[Collected data entries]
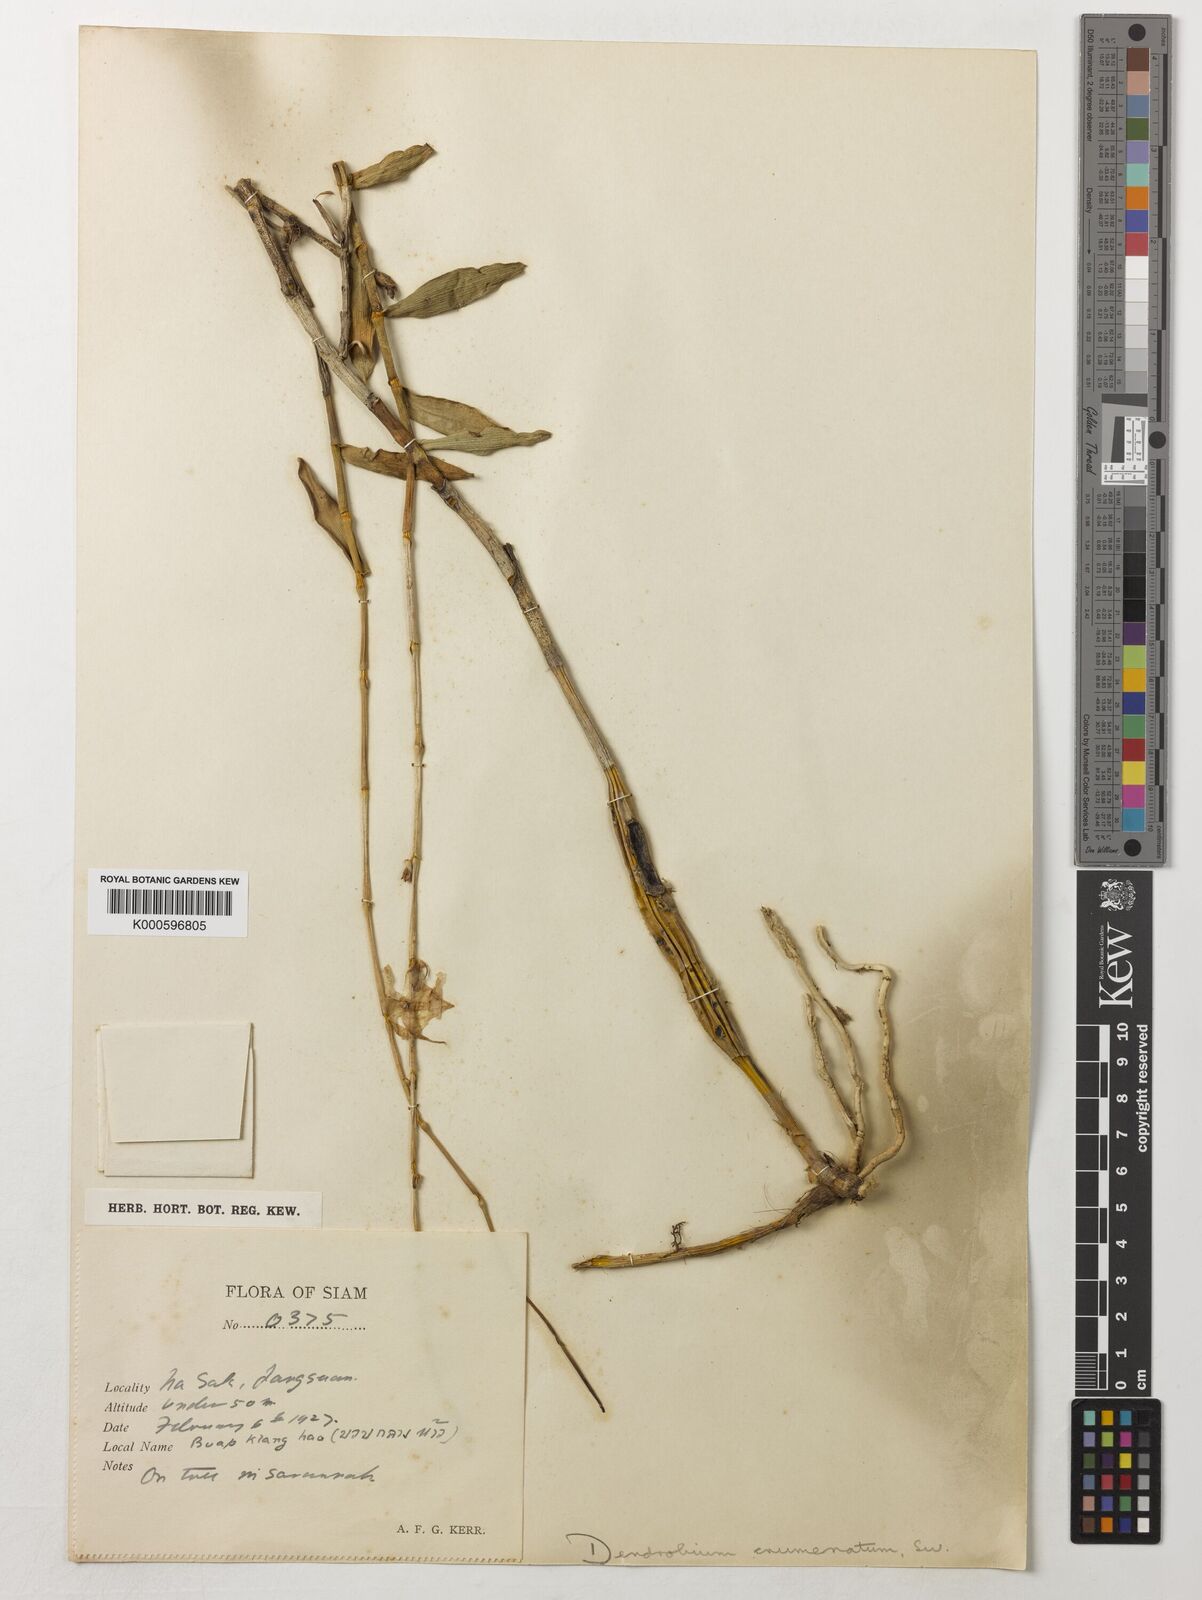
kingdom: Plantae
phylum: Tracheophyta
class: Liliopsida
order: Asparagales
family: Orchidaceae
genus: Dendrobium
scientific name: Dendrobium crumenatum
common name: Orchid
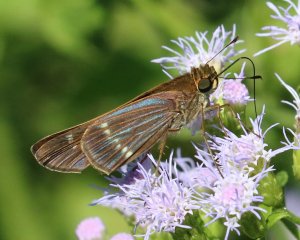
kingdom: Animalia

What the task requires = Copy the entries line for line, starting with the line containing "class: Liliopsida" and continuing through the last line of the entries, and leave the pictures out.

The solution =
class: Liliopsida
order: Asparagales
family: Orchidaceae
genus: Dendrobium
scientific name: Dendrobium crumenatum
common name: Orchid
kingdom: Animalia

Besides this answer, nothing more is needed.